■ ASSIGNMENT
Reproduce all of the data word for word.

(Saved data entries)
▼

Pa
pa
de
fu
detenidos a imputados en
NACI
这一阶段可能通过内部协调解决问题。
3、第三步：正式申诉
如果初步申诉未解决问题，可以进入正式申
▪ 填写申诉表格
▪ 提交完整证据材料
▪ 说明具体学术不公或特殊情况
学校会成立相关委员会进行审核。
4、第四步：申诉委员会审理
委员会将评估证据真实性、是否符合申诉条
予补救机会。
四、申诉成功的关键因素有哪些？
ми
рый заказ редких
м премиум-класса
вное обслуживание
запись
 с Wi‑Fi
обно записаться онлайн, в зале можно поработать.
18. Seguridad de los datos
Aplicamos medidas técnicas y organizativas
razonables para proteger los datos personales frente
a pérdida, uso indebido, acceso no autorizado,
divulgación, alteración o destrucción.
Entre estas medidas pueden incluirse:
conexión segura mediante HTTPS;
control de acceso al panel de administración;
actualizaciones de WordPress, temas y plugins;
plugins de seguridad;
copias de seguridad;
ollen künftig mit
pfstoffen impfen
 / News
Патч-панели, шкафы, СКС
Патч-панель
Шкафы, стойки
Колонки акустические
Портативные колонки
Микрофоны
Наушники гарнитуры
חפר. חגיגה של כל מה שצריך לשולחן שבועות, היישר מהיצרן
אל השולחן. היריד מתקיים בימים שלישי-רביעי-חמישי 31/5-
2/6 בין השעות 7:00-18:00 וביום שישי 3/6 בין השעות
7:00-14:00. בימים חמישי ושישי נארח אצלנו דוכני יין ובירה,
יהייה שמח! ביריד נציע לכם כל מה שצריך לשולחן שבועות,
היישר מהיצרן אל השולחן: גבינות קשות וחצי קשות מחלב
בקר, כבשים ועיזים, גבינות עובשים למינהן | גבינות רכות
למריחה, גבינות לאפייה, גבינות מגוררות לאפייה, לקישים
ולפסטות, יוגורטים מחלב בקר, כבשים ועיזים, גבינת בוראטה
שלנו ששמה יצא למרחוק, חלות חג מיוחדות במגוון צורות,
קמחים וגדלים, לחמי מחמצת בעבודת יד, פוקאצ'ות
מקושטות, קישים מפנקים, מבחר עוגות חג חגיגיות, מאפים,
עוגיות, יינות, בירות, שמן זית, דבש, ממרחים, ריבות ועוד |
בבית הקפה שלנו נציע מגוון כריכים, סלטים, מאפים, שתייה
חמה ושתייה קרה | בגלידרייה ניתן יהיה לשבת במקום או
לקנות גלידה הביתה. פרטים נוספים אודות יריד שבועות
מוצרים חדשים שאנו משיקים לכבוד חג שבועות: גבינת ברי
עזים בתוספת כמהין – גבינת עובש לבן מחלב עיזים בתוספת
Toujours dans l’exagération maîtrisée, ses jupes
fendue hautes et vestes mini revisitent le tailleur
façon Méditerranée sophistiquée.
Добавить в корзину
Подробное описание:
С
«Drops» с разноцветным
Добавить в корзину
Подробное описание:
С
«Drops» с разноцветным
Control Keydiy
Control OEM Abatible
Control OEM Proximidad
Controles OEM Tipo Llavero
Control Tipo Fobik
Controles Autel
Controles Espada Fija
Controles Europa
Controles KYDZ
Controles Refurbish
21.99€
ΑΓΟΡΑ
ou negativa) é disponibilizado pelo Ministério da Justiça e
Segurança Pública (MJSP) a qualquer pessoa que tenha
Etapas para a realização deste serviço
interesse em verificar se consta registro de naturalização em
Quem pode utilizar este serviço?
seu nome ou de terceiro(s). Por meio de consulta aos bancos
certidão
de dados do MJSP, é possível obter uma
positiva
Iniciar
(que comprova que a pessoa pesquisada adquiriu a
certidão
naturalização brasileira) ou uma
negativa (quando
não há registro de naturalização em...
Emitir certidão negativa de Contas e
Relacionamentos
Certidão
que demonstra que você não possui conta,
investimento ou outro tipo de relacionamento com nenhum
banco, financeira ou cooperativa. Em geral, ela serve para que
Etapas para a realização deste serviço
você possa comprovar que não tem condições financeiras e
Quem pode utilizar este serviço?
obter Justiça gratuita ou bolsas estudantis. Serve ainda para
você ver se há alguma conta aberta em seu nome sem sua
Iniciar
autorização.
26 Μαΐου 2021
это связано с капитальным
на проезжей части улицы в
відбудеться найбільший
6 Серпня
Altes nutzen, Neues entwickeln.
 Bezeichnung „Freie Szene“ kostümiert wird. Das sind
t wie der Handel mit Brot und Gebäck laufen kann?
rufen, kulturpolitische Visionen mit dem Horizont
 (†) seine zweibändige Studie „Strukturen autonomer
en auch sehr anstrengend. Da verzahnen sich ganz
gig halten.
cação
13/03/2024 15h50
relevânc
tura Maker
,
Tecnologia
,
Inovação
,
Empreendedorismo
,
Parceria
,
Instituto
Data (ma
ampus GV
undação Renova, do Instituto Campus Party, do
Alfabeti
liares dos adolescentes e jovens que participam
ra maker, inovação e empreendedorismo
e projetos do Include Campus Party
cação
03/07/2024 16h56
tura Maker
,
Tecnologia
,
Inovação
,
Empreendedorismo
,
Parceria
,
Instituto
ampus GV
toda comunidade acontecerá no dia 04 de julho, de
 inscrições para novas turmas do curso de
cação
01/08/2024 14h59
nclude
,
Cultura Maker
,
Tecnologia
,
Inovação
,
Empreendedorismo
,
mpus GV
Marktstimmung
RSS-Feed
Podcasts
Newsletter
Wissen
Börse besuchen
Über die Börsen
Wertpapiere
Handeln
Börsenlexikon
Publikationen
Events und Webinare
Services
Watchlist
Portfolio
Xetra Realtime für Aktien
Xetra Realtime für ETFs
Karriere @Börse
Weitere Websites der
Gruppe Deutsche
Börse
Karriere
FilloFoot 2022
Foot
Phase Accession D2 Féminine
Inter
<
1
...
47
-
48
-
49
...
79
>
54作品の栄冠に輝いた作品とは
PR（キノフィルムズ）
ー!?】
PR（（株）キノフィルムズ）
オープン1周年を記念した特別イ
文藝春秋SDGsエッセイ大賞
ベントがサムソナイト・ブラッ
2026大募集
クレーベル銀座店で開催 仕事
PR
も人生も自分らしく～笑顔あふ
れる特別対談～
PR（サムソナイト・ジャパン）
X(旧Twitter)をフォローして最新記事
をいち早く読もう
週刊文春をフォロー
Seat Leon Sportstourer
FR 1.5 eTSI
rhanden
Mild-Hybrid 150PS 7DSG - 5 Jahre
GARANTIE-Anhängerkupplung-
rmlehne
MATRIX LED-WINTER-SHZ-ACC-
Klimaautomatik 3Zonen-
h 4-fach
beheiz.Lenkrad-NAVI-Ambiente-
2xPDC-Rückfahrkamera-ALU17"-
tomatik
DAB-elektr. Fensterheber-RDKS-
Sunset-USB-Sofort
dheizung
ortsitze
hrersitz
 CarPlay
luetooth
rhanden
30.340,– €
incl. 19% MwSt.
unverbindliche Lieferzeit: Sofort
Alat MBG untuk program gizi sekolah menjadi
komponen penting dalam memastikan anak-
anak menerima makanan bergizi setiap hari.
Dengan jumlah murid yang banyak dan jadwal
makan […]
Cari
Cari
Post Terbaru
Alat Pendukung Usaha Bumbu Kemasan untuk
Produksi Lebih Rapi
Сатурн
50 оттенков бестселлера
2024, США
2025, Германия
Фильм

▲

■ SOLVED PROBLEM
Pa
pa
de
fu
detenidos a imputados en
NACI
这一阶段可能通过内部协调解决问题。
3、第三步：正式申诉
如果初步申诉未解决问题，可以进入正式申
▪ 填写申诉表格
▪ 提交完整证据材料
▪ 说明具体学术不公或特殊情况
学校会成立相关委员会进行审核。
4、第四步：申诉委员会审理
委员会将评估证据真实性、是否符合申诉条
予补救机会。
四、申诉成功的关键因素有哪些？
ми
рый заказ редких
м премиум-класса
вное обслуживание
запись
 с Wi‑Fi
обно записаться онлайн, в зале можно поработать.
18. Seguridad de los datos
Aplicamos medidas técnicas y organizativas
razonables para proteger los datos personales frente
a pérdida, uso indebido, acceso no autorizado,
divulgación, alteración o destrucción.
Entre estas medidas pueden incluirse:
conexión segura mediante HTTPS;
control de acceso al panel de administración;
actualizaciones de WordPress, temas y plugins;
plugins de seguridad;
copias de seguridad;
ollen künftig mit
pfstoffen impfen
 / News
Патч-панели, шкафы, СКС
Патч-панель
Шкафы, стойки
Колонки акустические
Портативные колонки
Микрофоны
Наушники гарнитуры
חפר. חגיגה של כל מה שצריך לשולחן שבועות, היישר מהיצרן
אל השולחן. היריד מתקיים בימים שלישי-רביעי-חמישי 31/5-
2/6 בין השעות 7:00-18:00 וביום שישי 3/6 בין השעות
7:00-14:00. בימים חמישי ושישי נארח אצלנו דוכני יין ובירה,
יהייה שמח! ביריד נציע לכם כל מה שצריך לשולחן שבועות,
היישר מהיצרן אל השולחן: גבינות קשות וחצי קשות מחלב
בקר, כבשים ועיזים, גבינות עובשים למינהן | גבינות רכות
למריחה, גבינות לאפייה, גבינות מגוררות לאפייה, לקישים
ולפסטות, יוגורטים מחלב בקר, כבשים ועיזים, גבינת בוראטה
שלנו ששמה יצא למרחוק, חלות חג מיוחדות במגוון צורות,
קמחים וגדלים, לחמי מחמצת בעבודת יד, פוקאצ'ות
מקושטות, קישים מפנקים, מבחר עוגות חג חגיגיות, מאפים,
עוגיות, יינות, בירות, שמן זית, דבש, ממרחים, ריבות ועוד |
בבית הקפה שלנו נציע מגוון כריכים, סלטים, מאפים, שתייה
חמה ושתייה קרה | בגלידרייה ניתן יהיה לשבת במקום או
לקנות גלידה הביתה. פרטים נוספים אודות יריד שבועות
מוצרים חדשים שאנו משיקים לכבוד חג שבועות: גבינת ברי
עזים בתוספת כמהין – גבינת עובש לבן מחלב עיזים בתוספת
Toujours dans l’exagération maîtrisée, ses jupes
fendue hautes et vestes mini revisitent le tailleur
façon Méditerranée sophistiquée.
Добавить в корзину
Подробное описание:
С
«Drops» с разноцветным
Добавить в корзину
Подробное описание:
С
«Drops» с разноцветным
Control Keydiy
Control OEM Abatible
Control OEM Proximidad
Controles OEM Tipo Llavero
Control Tipo Fobik
Controles Autel
Controles Espada Fija
Controles Europa
Controles KYDZ
Controles Refurbish
21.99€
ΑΓΟΡΑ
ou negativa) é disponibilizado pelo Ministério da Justiça e
Segurança Pública (MJSP) a qualquer pessoa que tenha
Etapas para a realização deste serviço
interesse em verificar se consta registro de naturalização em
Quem pode utilizar este serviço?
seu nome ou de terceiro(s). Por meio de consulta aos bancos
certidão
de dados do MJSP, é possível obter uma
positiva
Iniciar
(que comprova que a pessoa pesquisada adquiriu a
certidão
naturalização brasileira) ou uma
negativa (quando
não há registro de naturalização em...
Emitir certidão negativa de Contas e
Relacionamentos
Certidão
que demonstra que você não possui conta,
investimento ou outro tipo de relacionamento com nenhum
banco, financeira ou cooperativa. Em geral, ela serve para que
Etapas para a realização deste serviço
você possa comprovar que não tem condições financeiras e
Quem pode utilizar este serviço?
obter Justiça gratuita ou bolsas estudantis. Serve ainda para
você ver se há alguma conta aberta em seu nome sem sua
Iniciar
autorização.
26 Μαΐου 2021
это связано с капитальным
на проезжей части улицы в
відбудеться найбільший
6 Серпня
Altes nutzen, Neues entwickeln.
 Bezeichnung „Freie Szene“ kostümiert wird. Das sind
t wie der Handel mit Brot und Gebäck laufen kann?
rufen, kulturpolitische Visionen mit dem Horizont
 (†) seine zweibändige Studie „Strukturen autonomer
en auch sehr anstrengend. Da verzahnen sich ganz
gig halten.
cação
13/03/2024 15h50
relevânc
tura Maker
,
Tecnologia
,
Inovação
,
Empreendedorismo
,
Parceria
,
Instituto
Data (ma
ampus GV
undação Renova, do Instituto Campus Party, do
Alfabeti
liares dos adolescentes e jovens que participam
ra maker, inovação e empreendedorismo
e projetos do Include Campus Party
cação
03/07/2024 16h56
tura Maker
,
Tecnologia
,
Inovação
,
Empreendedorismo
,
Parceria
,
Instituto
ampus GV
toda comunidade acontecerá no dia 04 de julho, de
 inscrições para novas turmas do curso de
cação
01/08/2024 14h59
nclude
,
Cultura Maker
,
Tecnologia
,
Inovação
,
Empreendedorismo
,
mpus GV
Marktstimmung
RSS-Feed
Podcasts
Newsletter
Wissen
Börse besuchen
Über die Börsen
Wertpapiere
Handeln
Börsenlexikon
Publikationen
Events und Webinare
Services
Watchlist
Portfolio
Xetra Realtime für Aktien
Xetra Realtime für ETFs
Karriere @Börse
Weitere Websites der
Gruppe Deutsche
Börse
Karriere
FilloFoot 2022
Foot
Phase Accession D2 Féminine
Inter
<
1
...
47
-
48
-
49
...
79
>
54作品の栄冠に輝いた作品とは
PR（キノフィルムズ）
ー!?】
PR（（株）キノフィルムズ）
オープン1周年を記念した特別イ
文藝春秋SDGsエッセイ大賞
ベントがサムソナイト・ブラッ
2026大募集
クレーベル銀座店で開催 仕事
PR
も人生も自分らしく～笑顔あふ
れる特別対談～
PR（サムソナイト・ジャパン）
X(旧Twitter)をフォローして最新記事
をいち早く読もう
週刊文春をフォロー
Seat Leon Sportstourer
FR 1.5 eTSI
rhanden
Mild-Hybrid 150PS 7DSG - 5 Jahre
GARANTIE-Anhängerkupplung-
rmlehne
MATRIX LED-WINTER-SHZ-ACC-
Klimaautomatik 3Zonen-
h 4-fach
beheiz.Lenkrad-NAVI-Ambiente-
2xPDC-Rückfahrkamera-ALU17"-
tomatik
DAB-elektr. Fensterheber-RDKS-
Sunset-USB-Sofort
dheizung
ortsitze
hrersitz
 CarPlay
luetooth
rhanden
30.340,– €
incl. 19% MwSt.
unverbindliche Lieferzeit: Sofort
Alat MBG untuk program gizi sekolah menjadi
komponen penting dalam memastikan anak-
anak menerima makanan bergizi setiap hari.
Dengan jumlah murid yang banyak dan jadwal
makan […]
Cari
Cari
Post Terbaru
Alat Pendukung Usaha Bumbu Kemasan untuk
Produksi Lebih Rapi
Сатурн
50 оттенков бестселлера
2024, США
2025, Германия
Фильм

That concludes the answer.